**Provided material**
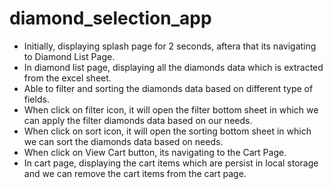 # diamond_selection_app

* Initially, displaying splash page for 2 seconds, aftera that its navigating to Diamond List Page. 
* In diamond list page, displaying all the diamonds data which is extracted from the excel sheet. 
* Able to filter and sorting the diamonds data based on different type of fields.
* When click on filter icon, it will open the filter bottom sheet in which we can apply the filter diamonds data based on our needs.
* When click on sort icon, it will open the sorting  bottom sheet in which we can sort the diamonds data based on needs.
* When click on View Cart button, its navigating to the Cart Page.
* In cart page, displaying the cart items which are persist in local storage and we can remove the cart items from the cart page.
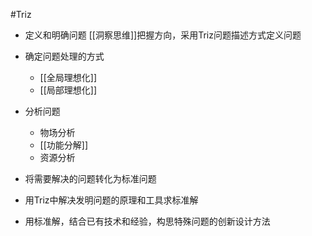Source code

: #Triz 
- 定义和明确问题
[[洞察思维]]把握方向，采用Triz问题描述方式定义问题
- 确定问题处理的方式
	- [[全局理想化]]
	- [[局部理想化]]
- 分析问题
	- 物场分析
	- [[功能分解]]
	- 资源分析

- 将需要解决的问题转化为标准问题
- 用Triz中解决发明问题的原理和工具求标准解
- 用标准解，结合已有技术和经验，构思特殊问题的创新设计方法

**Exercise goal**
Transcribe every line of the listing above exactly; skip the pictures.

**Response to this task**
 # diamond_selection_app

* Initially, displaying splash page for 2 seconds, aftera that its navigating to Diamond List Page. 
* In diamond list page, displaying all the diamonds data which is extracted from the excel sheet. 
* Able to filter and sorting the diamonds data based on different type of fields.
* When click on filter icon, it will open the filter bottom sheet in which we can apply the filter diamonds data based on our needs.
* When click on sort icon, it will open the sorting  bottom sheet in which we can sort the diamonds data based on needs.
* When click on View Cart button, its navigating to the Cart Page.
* In cart page, displaying the cart items which are persist in local storage and we can remove the cart items from the cart page.
Source code

: #Triz 
- 定义和明确问题
[[洞察思维]]把握方向，采用Triz问题描述方式定义问题
- 确定问题处理的方式
	- [[全局理想化]]
	- [[局部理想化]]
- 分析问题
	- 物场分析
	- [[功能分解]]
	- 资源分析

- 将需要解决的问题转化为标准问题
- 用Triz中解决发明问题的原理和工具求标准解
- 用标准解，结合已有技术和经验，构思特殊问题的创新设计方法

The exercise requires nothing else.